There are some encouraging signs that the momentum is building for more types of campus/community partnering. For instance, two weeks from now, Sept 26-29, an international workshop called iGrid 2005 will be held at the new Calit2 building at UCSD. It will feature some of the most advanced applications of ultra-high bandwidth networking ever attempted. (Each demo will use roughly 10,000 times the Internet bandwidth into your home, assuming you have a cable modem or DSL connection!). Over 50 demonstrations will be seen by over 400 attendees representing 20 countries from Europe, North America, South America, and the Pacific Rim. This is the 'world series' of high-speed networks and gives a glimpse into the new markets of five to 10 years from now, including high-definition television and digital cinema streaming.

However, in business-as-usual mode, no one from the business community in San Diego was going to be attending iGrid, so there would be no value to the community by hosting it here, even though lots of research professors would benefit.  But because I am a volunteer advisor to the San Diego Telecom Council, I was able to bring the event to their attention. As a result, a CEO breakfast for local telecom companies is being organized during iGrid, so contacts can be established and our local companies will have the advantage of seeing the best ideas the world has to offer on the future of this key technology area. Again, this took a university person to make time to serve in the community and for busy local business leaders to make time to go to the campus for a special event."

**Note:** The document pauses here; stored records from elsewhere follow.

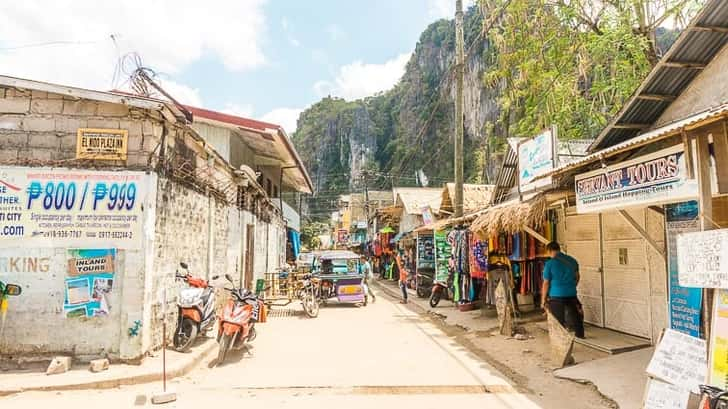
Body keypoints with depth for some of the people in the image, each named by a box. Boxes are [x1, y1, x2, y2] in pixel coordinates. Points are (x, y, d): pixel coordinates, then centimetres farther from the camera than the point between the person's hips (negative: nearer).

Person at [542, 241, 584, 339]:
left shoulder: (550, 264, -10)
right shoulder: (572, 260, 5)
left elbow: (546, 283, -9)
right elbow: (577, 277, 18)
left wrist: (543, 300, -2)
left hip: (556, 296, -5)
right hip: (572, 295, 5)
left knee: (559, 322, 5)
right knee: (575, 318, 17)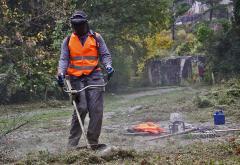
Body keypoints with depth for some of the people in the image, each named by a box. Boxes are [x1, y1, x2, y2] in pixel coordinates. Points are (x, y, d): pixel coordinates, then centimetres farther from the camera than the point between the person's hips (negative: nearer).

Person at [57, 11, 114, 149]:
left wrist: (108, 66, -10)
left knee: (96, 110, -6)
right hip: (76, 78, 0)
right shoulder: (68, 41, 13)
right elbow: (64, 59, 9)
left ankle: (94, 142, 2)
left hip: (94, 76, 0)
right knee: (81, 108, -12)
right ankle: (72, 143, -6)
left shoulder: (96, 38, 10)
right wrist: (61, 73, -8)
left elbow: (105, 55, 10)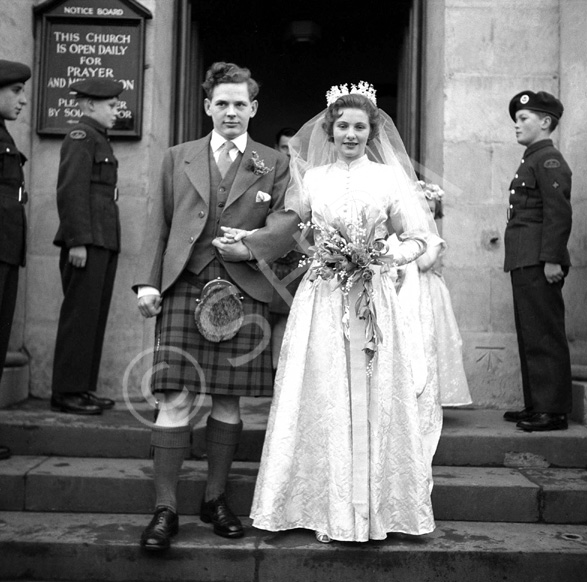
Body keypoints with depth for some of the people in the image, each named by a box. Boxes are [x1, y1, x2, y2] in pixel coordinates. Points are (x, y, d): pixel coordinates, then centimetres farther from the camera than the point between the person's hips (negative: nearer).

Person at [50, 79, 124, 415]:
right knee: (80, 315, -5)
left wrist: (109, 242, 13)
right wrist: (78, 241, -20)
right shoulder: (81, 137, -6)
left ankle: (84, 388, 18)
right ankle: (67, 392, 2)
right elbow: (71, 191, -15)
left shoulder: (100, 140, 21)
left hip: (105, 241, 9)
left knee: (96, 316, 10)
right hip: (87, 241, -9)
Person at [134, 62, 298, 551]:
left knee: (228, 400, 5)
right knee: (175, 399, -5)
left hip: (243, 290, 0)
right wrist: (148, 281, 1)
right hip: (183, 287, 0)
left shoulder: (274, 165, 14)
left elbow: (288, 222, 5)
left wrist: (250, 245, -13)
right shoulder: (178, 159, 17)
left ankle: (216, 499, 20)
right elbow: (159, 225, 12)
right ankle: (166, 509, 2)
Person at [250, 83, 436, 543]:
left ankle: (373, 509, 14)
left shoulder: (390, 177, 5)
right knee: (323, 401, 2)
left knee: (373, 399, 2)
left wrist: (389, 257, -14)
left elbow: (418, 238, 5)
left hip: (373, 301, -1)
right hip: (321, 301, 1)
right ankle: (327, 509, 14)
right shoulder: (311, 178, 9)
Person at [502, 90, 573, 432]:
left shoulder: (549, 161, -8)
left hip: (539, 263, -10)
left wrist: (552, 259, -22)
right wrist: (518, 260, 17)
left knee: (545, 337, -6)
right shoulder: (532, 161, 21)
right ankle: (536, 405, 21)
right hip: (525, 263, 10)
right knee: (530, 337, 13)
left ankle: (553, 411, 1)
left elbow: (559, 214, -17)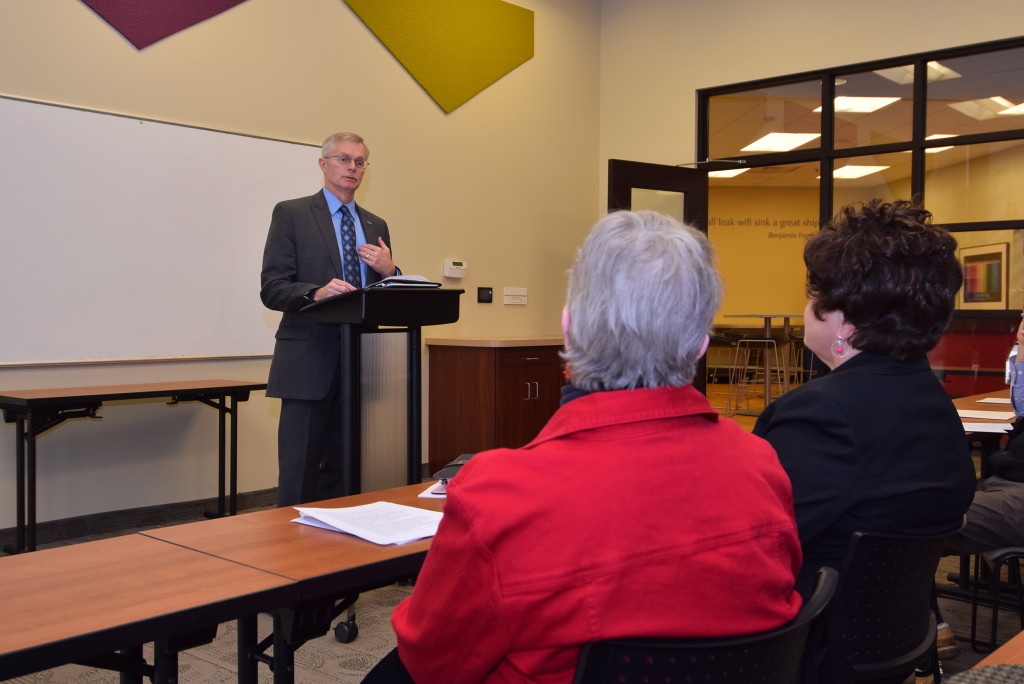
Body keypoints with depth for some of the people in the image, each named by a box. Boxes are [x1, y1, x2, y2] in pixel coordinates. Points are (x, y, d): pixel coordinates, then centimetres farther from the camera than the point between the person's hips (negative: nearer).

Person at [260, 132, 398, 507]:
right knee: (299, 476, -4)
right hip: (309, 362, -5)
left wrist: (388, 271, -2)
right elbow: (271, 289, -6)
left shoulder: (376, 226, 18)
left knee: (342, 471, 9)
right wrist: (317, 292, -24)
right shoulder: (291, 214, 3)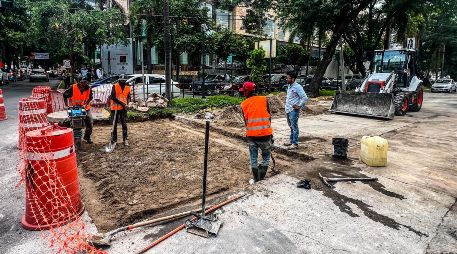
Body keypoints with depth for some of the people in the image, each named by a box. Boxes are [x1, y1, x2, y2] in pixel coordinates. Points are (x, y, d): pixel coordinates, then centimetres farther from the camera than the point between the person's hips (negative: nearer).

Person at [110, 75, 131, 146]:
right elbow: (113, 97, -13)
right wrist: (121, 103, -17)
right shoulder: (115, 86, -6)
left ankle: (125, 139, 4)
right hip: (115, 108, -2)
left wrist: (125, 104, -5)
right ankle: (114, 139, 18)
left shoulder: (128, 88, 6)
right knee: (114, 124, 8)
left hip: (123, 108, 2)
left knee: (124, 124, -1)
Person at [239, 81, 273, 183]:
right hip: (265, 134, -1)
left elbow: (246, 121, 8)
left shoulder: (244, 104, 1)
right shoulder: (264, 99, -2)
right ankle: (261, 179, 10)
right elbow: (269, 116, 3)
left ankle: (256, 181, 21)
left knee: (253, 159, 14)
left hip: (251, 135, 1)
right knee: (266, 158, 15)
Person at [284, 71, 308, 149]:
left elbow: (305, 98, -17)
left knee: (294, 127, -4)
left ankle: (295, 143, 1)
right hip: (288, 109, 9)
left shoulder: (297, 87, -14)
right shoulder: (289, 86, 13)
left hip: (294, 110, -9)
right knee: (291, 126, 16)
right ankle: (291, 141, 27)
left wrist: (299, 106, -15)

"This is just one small step and there are a number of others underway more systematically, like CONNECT, a widely admired program that links university innovators with the entrepreneurial and investment community.  My hope is that many more such activities can be encouraged, with hands reaching in from both sides and building a new culture of partnership between the campuses and the community," concluded Calit2 director Smarr. "If we can do so, coupled to the growth that UCSD will be experiencing, then we could see the San Diego region over the next decade becoming one of the best examples of innovation-driven economic growth in the United States."